You may talk about your Beauregard
And sing of General Lee,
But the gallant Hood of Texas
Played hell in Tennessee.
5
Back at City Point after breaking off his intended western trip, Grant had the familiar hundred-gun victory salute fired twice in celebration of the Nashville triumph. “You have the congratulations of the public for the energy with which you are pushing Hood,” he wired Thomas on December 22, adding: “If you succeed in destroying Hood’s army, there will be but one army left to the so-called Confederacy capable of doing us harm. I will take care of that and try to draw the sting from it, so that in the spring we shall have easy sailing.” He sounded happy. One week later, however, on learning that Hood’s fugitives had crossed the Tennessee and Thomas had ordered his erstwhile pursuers into winter quarters to “recuperate for the spring campaign,” Grant’s petulance returned. “I have no idea of keeping idle troops in any place,” he telegraphed Halleck, who passed the word to Thomas on the last day of the year: “General Grant does not intend that your army shall go into winter quarters. It must be ready for active operations in the field.”
Grant’s fear, throughout the two weeks leading up to the thunderous two-day conflict out in Tennessee, had been that Old Tom’s balkiness would allow the rebels to prolong the war by scoring a central breakthrough all the way to the Ohio, thereby disrupting the combinations he had devised for their destruction. Yet this fear had no sooner been dispelled, along with the smoke from the mid-December battle, than another took its place; namely, that this same “sluggishness,” as he called it during the two weeks following the clash at the gates of Nashville, would delay the over-all victory which now at last seemed practically within his grasp, not only because of the drubbing given Hood, whose survival hung in the balance until he crossed the Tennessee River, but also because of other successes registered elsewhere, at the same time, along and behind the butternut line stretching west from the Atlantic. A sizeable budget of good news reached City Point while Thomas was failing to overtake his defeated adversary, and every item in it only served to whet Grant’s appetite for more. That had always been his way, but it was even more the case now that he saw the end h
e had worked so hard for in plain view, just up the road.

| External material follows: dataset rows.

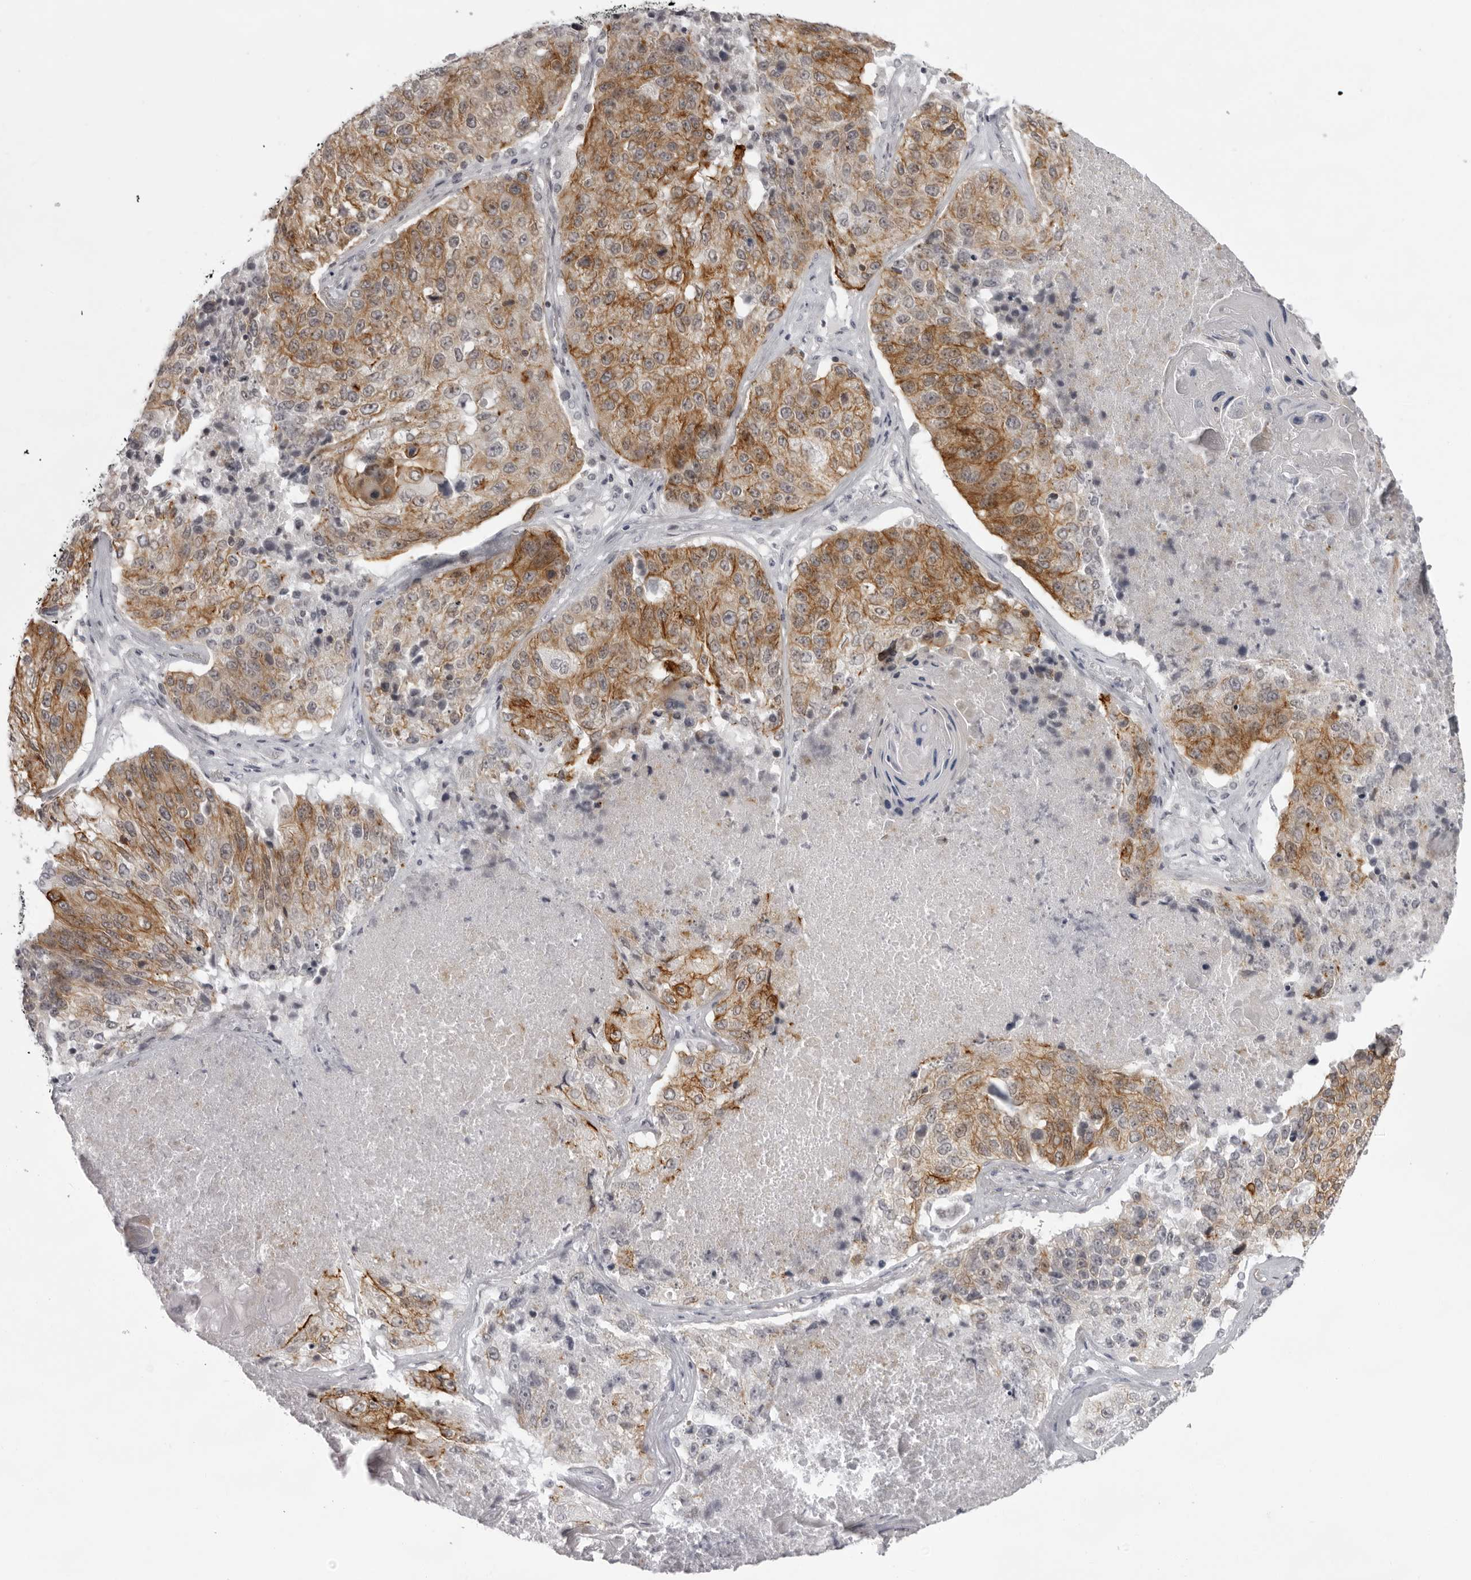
{"staining": {"intensity": "moderate", "quantity": ">75%", "location": "cytoplasmic/membranous"}, "tissue": "lung cancer", "cell_type": "Tumor cells", "image_type": "cancer", "snomed": [{"axis": "morphology", "description": "Squamous cell carcinoma, NOS"}, {"axis": "topography", "description": "Lung"}], "caption": "Immunohistochemical staining of human lung squamous cell carcinoma exhibits medium levels of moderate cytoplasmic/membranous protein expression in approximately >75% of tumor cells.", "gene": "NUDT18", "patient": {"sex": "male", "age": 61}}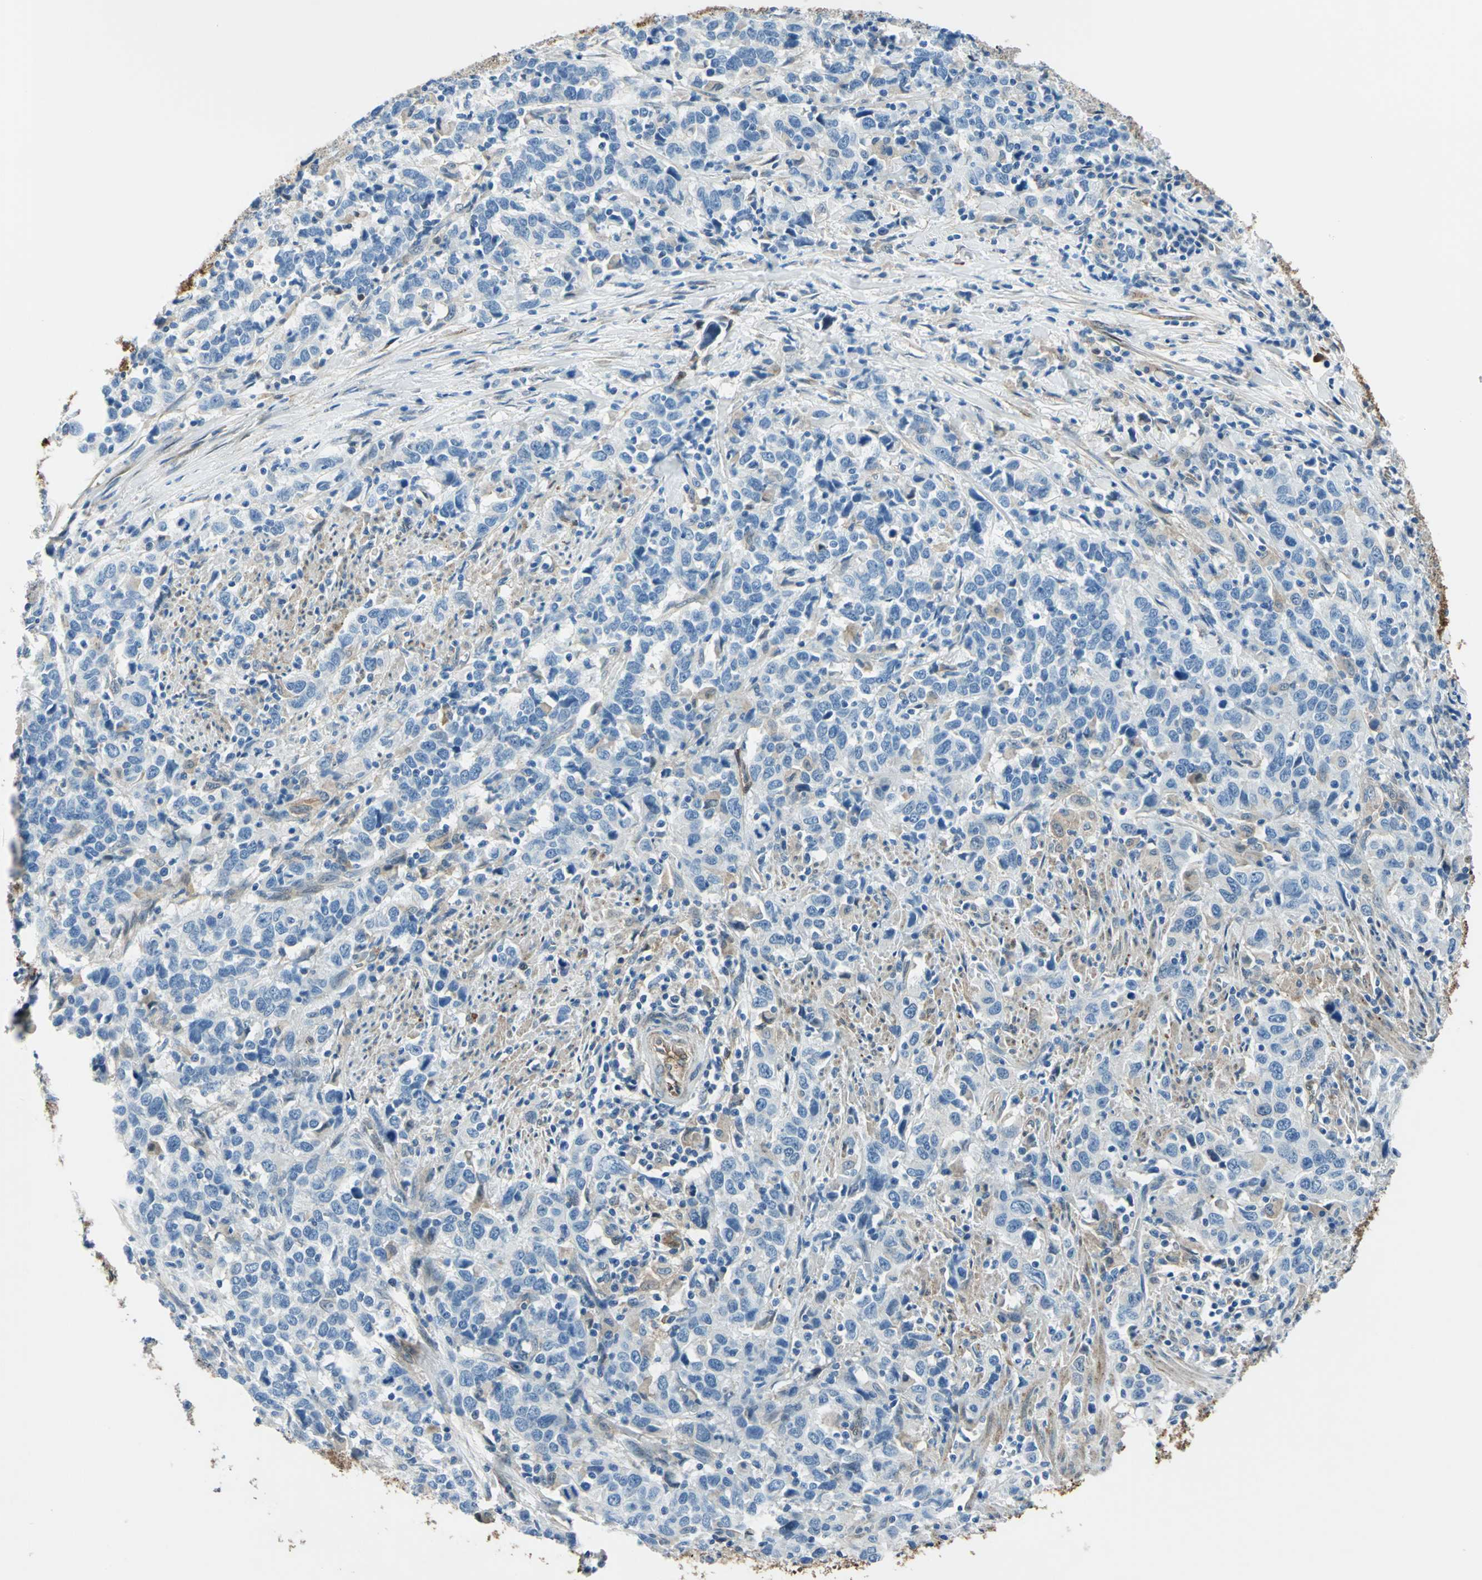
{"staining": {"intensity": "negative", "quantity": "none", "location": "none"}, "tissue": "urothelial cancer", "cell_type": "Tumor cells", "image_type": "cancer", "snomed": [{"axis": "morphology", "description": "Urothelial carcinoma, High grade"}, {"axis": "topography", "description": "Urinary bladder"}], "caption": "Immunohistochemistry histopathology image of high-grade urothelial carcinoma stained for a protein (brown), which shows no expression in tumor cells. (DAB immunohistochemistry with hematoxylin counter stain).", "gene": "HSPB1", "patient": {"sex": "male", "age": 61}}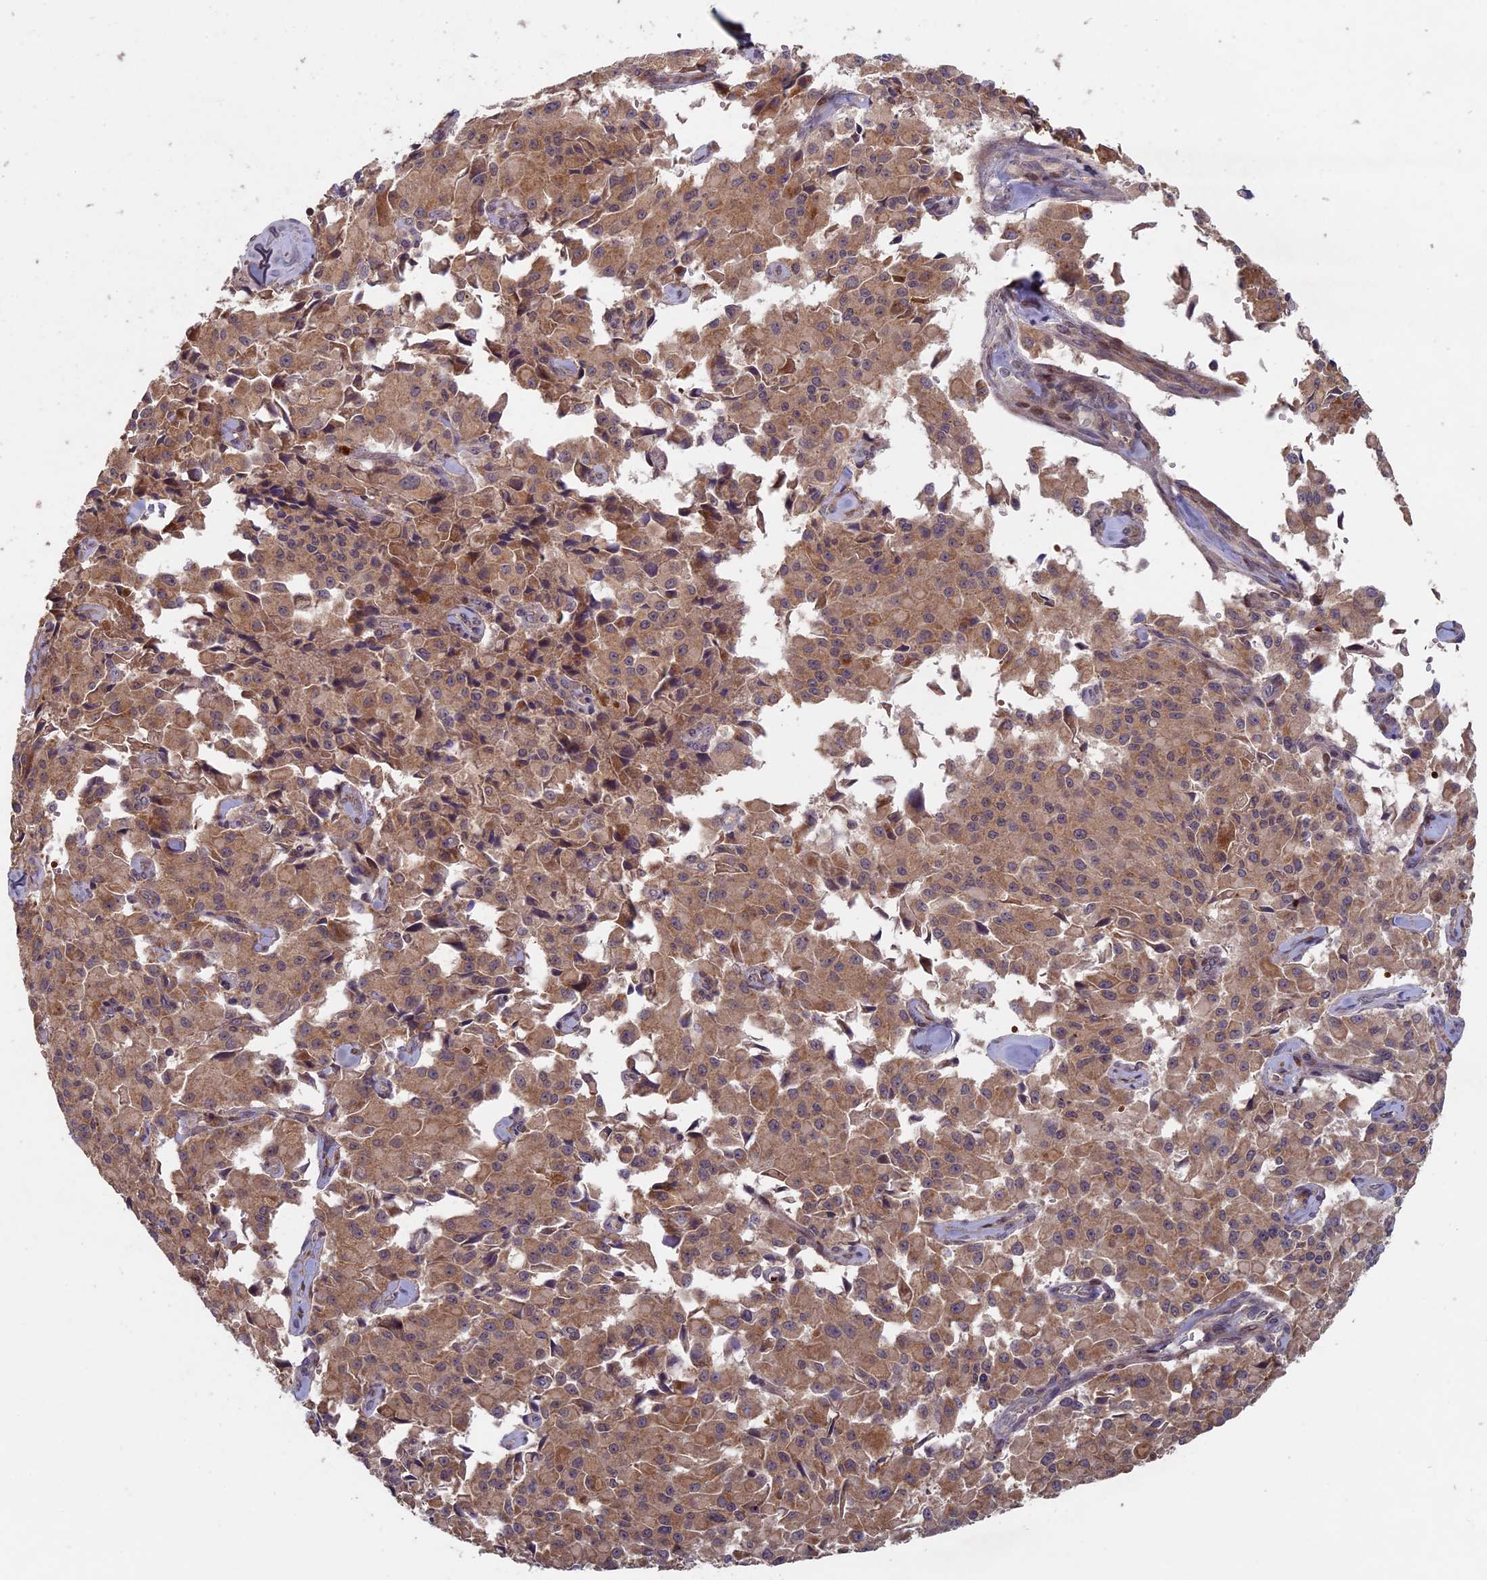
{"staining": {"intensity": "moderate", "quantity": "<25%", "location": "cytoplasmic/membranous"}, "tissue": "pancreatic cancer", "cell_type": "Tumor cells", "image_type": "cancer", "snomed": [{"axis": "morphology", "description": "Adenocarcinoma, NOS"}, {"axis": "topography", "description": "Pancreas"}], "caption": "Human pancreatic cancer stained with a brown dye displays moderate cytoplasmic/membranous positive staining in about <25% of tumor cells.", "gene": "RCCD1", "patient": {"sex": "male", "age": 65}}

Chief among these simultaneous achievements was the occupation of Savannah, eleven days after Sherman’s arrival before it at the end of his march from Atlanta. Having stormed and taken Fort McAllister on December 13, which enabled the waiting supply ships to steam up the Ogeechee, he proceeded with a leisurely investment — or near investment — of the city just over a dozen miles away. Within four days he had progressed so far with his preparations that he thought it only fair to give the defenders a chance to avoid bloodshed by surrendering. He was “prepared to grant liberal terms to the inhabitants and garrison,” he said in a message sent across the lines; “but should I be forced to resort to assault, or to the slower and surer process of starvation, I shall then feel justified in resorting to the harshest measures, and shall make little effort to restrain my army, burning to avenge the national wrong which they attach to Savannah and other large cities which have been so prominent in dragging our country into civil war.” The rebel commander replied in kind, declining to surrender, and in closing dealt in measured terms with Sherman’s closing threat. “I have hitherto conducted the military operations intrusted to my direction in strict accordance with the rules of civilized warfare, and I should deeply regret the adoption of any course by you that may force me to deviate from them in the future. I have the honor to be, very respectively, your obedient servant, W. J. Hardee, Lieutenant General.”